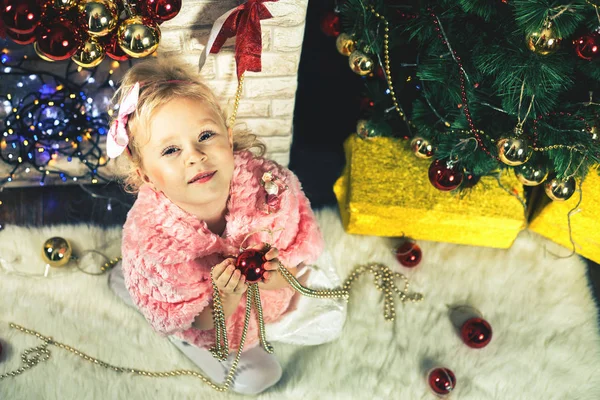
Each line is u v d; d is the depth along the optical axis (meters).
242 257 1.11
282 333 1.48
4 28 1.07
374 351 1.51
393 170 1.59
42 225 1.67
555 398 1.47
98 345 1.50
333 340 1.52
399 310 1.58
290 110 1.53
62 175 1.64
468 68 1.28
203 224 1.16
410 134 1.57
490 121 1.36
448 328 1.55
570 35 1.13
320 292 1.35
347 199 1.61
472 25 1.25
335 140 1.86
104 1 1.05
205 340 1.32
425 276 1.62
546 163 1.32
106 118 1.56
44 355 1.48
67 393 1.44
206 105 1.09
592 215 1.51
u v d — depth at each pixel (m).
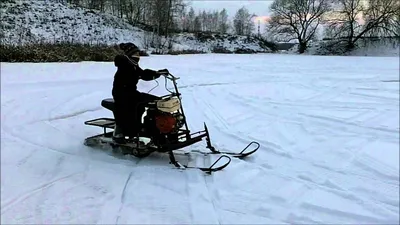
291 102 9.84
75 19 44.12
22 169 4.85
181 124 5.15
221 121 7.70
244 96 10.48
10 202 3.95
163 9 43.47
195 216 3.73
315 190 4.40
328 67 20.36
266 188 4.42
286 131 7.05
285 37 52.59
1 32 30.73
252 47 52.06
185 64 20.16
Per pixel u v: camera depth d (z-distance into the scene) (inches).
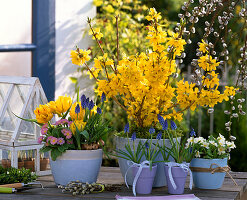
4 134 98.7
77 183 84.6
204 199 79.5
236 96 169.8
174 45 81.5
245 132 170.6
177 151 84.4
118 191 85.3
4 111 101.0
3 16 152.1
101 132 88.7
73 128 86.4
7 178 85.9
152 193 84.3
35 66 157.5
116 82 83.6
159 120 82.8
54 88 160.7
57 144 86.0
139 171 81.7
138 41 199.6
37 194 82.7
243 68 100.0
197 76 90.8
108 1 204.8
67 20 166.7
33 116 99.5
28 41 156.9
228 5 100.9
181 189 83.3
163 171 87.9
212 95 83.4
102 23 192.1
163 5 258.1
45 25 158.7
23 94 100.0
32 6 156.9
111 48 194.4
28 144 97.8
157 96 85.9
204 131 216.2
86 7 176.9
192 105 85.5
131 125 92.0
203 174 86.9
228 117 173.3
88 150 86.1
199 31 214.5
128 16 201.0
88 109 89.9
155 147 85.2
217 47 206.5
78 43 172.1
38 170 100.5
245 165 170.6
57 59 162.6
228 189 87.5
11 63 154.0
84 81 175.0
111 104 193.2
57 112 90.0
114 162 191.8
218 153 88.0
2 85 105.4
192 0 88.3
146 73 81.1
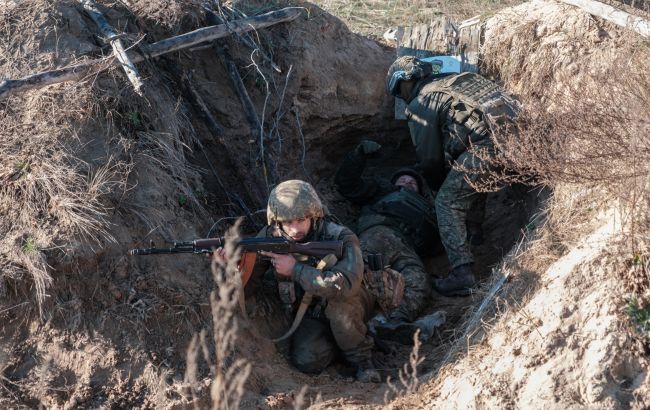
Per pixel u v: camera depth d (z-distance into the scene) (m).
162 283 4.40
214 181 5.32
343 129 6.55
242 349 4.41
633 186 3.91
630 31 5.53
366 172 7.02
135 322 4.24
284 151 6.04
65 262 4.23
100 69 4.91
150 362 4.14
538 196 5.52
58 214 4.35
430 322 5.04
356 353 4.56
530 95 6.00
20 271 4.19
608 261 3.93
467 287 5.51
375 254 4.79
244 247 4.28
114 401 4.02
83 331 4.18
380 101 6.71
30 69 4.98
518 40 6.21
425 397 4.14
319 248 4.35
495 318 4.38
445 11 8.20
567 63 5.84
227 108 5.77
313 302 4.57
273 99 6.00
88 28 5.30
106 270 4.33
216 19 5.80
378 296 4.71
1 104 4.74
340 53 6.61
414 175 6.32
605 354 3.56
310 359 4.54
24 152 4.55
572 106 4.66
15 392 4.03
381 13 8.50
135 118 4.91
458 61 6.48
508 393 3.75
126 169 4.65
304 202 4.36
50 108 4.72
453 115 5.66
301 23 6.40
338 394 4.32
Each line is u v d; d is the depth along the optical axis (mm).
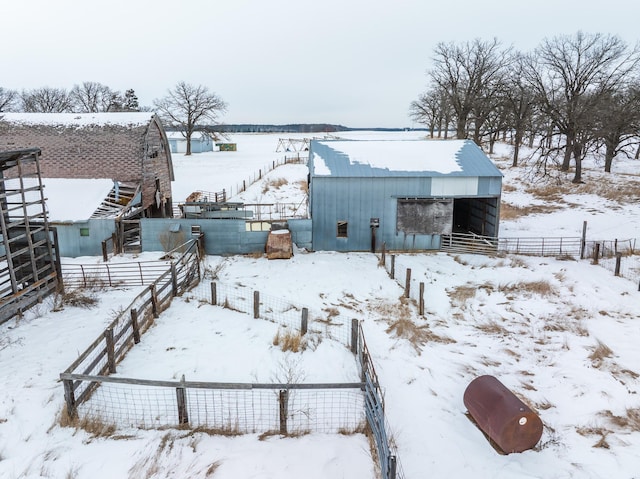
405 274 19828
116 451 8359
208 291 17062
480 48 58062
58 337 12867
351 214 23000
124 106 97938
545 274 20094
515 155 55375
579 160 42938
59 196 23672
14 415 9266
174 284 16125
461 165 23609
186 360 11758
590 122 42781
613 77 42844
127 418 9289
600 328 14930
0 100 86938
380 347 13258
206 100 78188
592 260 22266
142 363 11547
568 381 11758
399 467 8477
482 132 72688
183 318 14477
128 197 25391
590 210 33344
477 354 13148
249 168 57219
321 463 8312
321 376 11336
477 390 9891
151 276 18422
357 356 12367
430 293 17750
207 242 22266
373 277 19406
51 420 9172
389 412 10258
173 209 34875
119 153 26484
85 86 96875
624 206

Task requirements: Repeat the records above exactly, omitting every picture.

Task result:
Each line is u v d; d is the depth along the optical axis (meters).
242 257 1.11
282 333 1.48
4 28 1.07
374 351 1.51
393 170 1.59
42 225 1.67
555 398 1.47
98 345 1.50
333 340 1.52
399 310 1.58
290 110 1.53
62 175 1.64
468 68 1.28
203 224 1.16
410 134 1.57
490 121 1.36
448 328 1.55
570 35 1.13
320 292 1.35
347 199 1.61
472 25 1.25
335 140 1.86
104 1 1.05
205 340 1.32
425 276 1.62
546 163 1.32
106 118 1.56
44 355 1.48
67 393 1.44
206 105 1.09
592 215 1.51
u v d — depth at each pixel (m).
291 102 9.84
75 19 44.12
22 169 4.85
181 124 5.15
221 121 7.70
244 96 10.48
10 202 3.95
163 9 43.47
195 216 3.73
315 190 4.40
328 67 20.36
266 188 4.42
286 131 7.05
285 37 52.59
1 32 30.73
252 47 52.06
185 64 20.16
Per pixel u v: camera depth d (z-distance into the scene) (inches).
4 134 98.7
77 183 84.6
204 199 79.5
236 96 169.8
174 45 81.5
245 132 170.6
177 151 84.4
118 191 85.3
4 111 101.0
3 16 152.1
101 132 88.7
73 128 86.4
7 178 85.9
152 193 84.3
35 66 157.5
116 82 83.6
159 120 82.8
54 88 160.7
57 144 86.0
139 171 81.7
138 41 199.6
37 194 82.7
243 68 100.0
197 76 90.8
108 1 204.8
67 20 166.7
33 116 99.5
28 41 156.9
228 5 100.9
181 189 83.3
163 171 87.9
212 95 83.4
102 23 192.1
163 5 258.1
45 25 158.7
23 94 100.0
32 6 156.9
111 48 194.4
28 144 97.8
157 96 85.9
204 131 216.2
86 7 176.9
192 105 85.5
131 125 92.0
203 174 86.9
228 117 173.3
88 150 86.1
199 31 214.5
128 16 201.0
88 109 89.9
155 147 85.2
217 47 206.5
78 43 172.1
38 170 100.5
245 165 170.6
57 59 162.6
228 189 87.5
11 63 154.0
84 81 175.0
111 104 193.2
57 112 90.0
114 162 191.8
218 153 88.0
2 85 105.4
192 0 88.3
146 73 81.1
Per pixel u v: camera depth d (z-distance into the scene) (m).
162 283 4.40
214 181 5.32
343 129 6.55
242 349 4.41
633 186 3.91
630 31 5.53
366 172 7.02
135 322 4.24
284 151 6.04
65 262 4.23
100 69 4.91
150 362 4.14
538 196 5.52
58 214 4.35
430 322 5.04
356 353 4.56
530 95 6.00
20 271 4.19
608 261 3.93
467 287 5.51
375 254 4.79
244 247 4.28
114 401 4.02
83 331 4.18
380 101 6.71
30 69 4.98
518 40 6.21
425 397 4.14
319 248 4.35
495 318 4.38
445 11 8.20
567 63 5.84
227 108 5.77
313 302 4.57
273 99 6.00
88 28 5.30
106 270 4.33
216 19 5.80
378 296 4.71
1 104 4.74
340 53 6.61
414 175 6.32
605 354 3.56
310 359 4.54
24 152 4.55
572 106 4.66
15 392 4.03
381 13 8.50
135 118 4.91
458 61 6.48
508 393 3.75
126 169 4.65
304 202 4.36
50 108 4.72
453 115 5.66
301 23 6.40
338 394 4.32
Each line is u v d; d is the depth along the optical axis (mm).
405 274 19828
116 451 8359
208 291 17062
480 48 58062
58 337 12867
351 214 23000
124 106 97938
545 274 20094
515 155 55375
579 160 42938
59 196 23672
14 415 9266
174 284 16125
461 165 23609
186 360 11758
590 122 42781
613 77 42844
127 418 9289
600 328 14930
0 100 86938
380 347 13258
206 100 78188
592 260 22266
142 363 11547
568 381 11758
399 467 8477
482 132 72688
183 318 14477
128 197 25391
590 210 33344
477 354 13148
249 168 57219
321 463 8312
321 376 11336
477 390 9891
151 276 18422
357 356 12367
430 293 17750
207 242 22266
373 277 19406
51 420 9172
389 412 10258
173 209 34875
119 153 26484
85 86 96875
624 206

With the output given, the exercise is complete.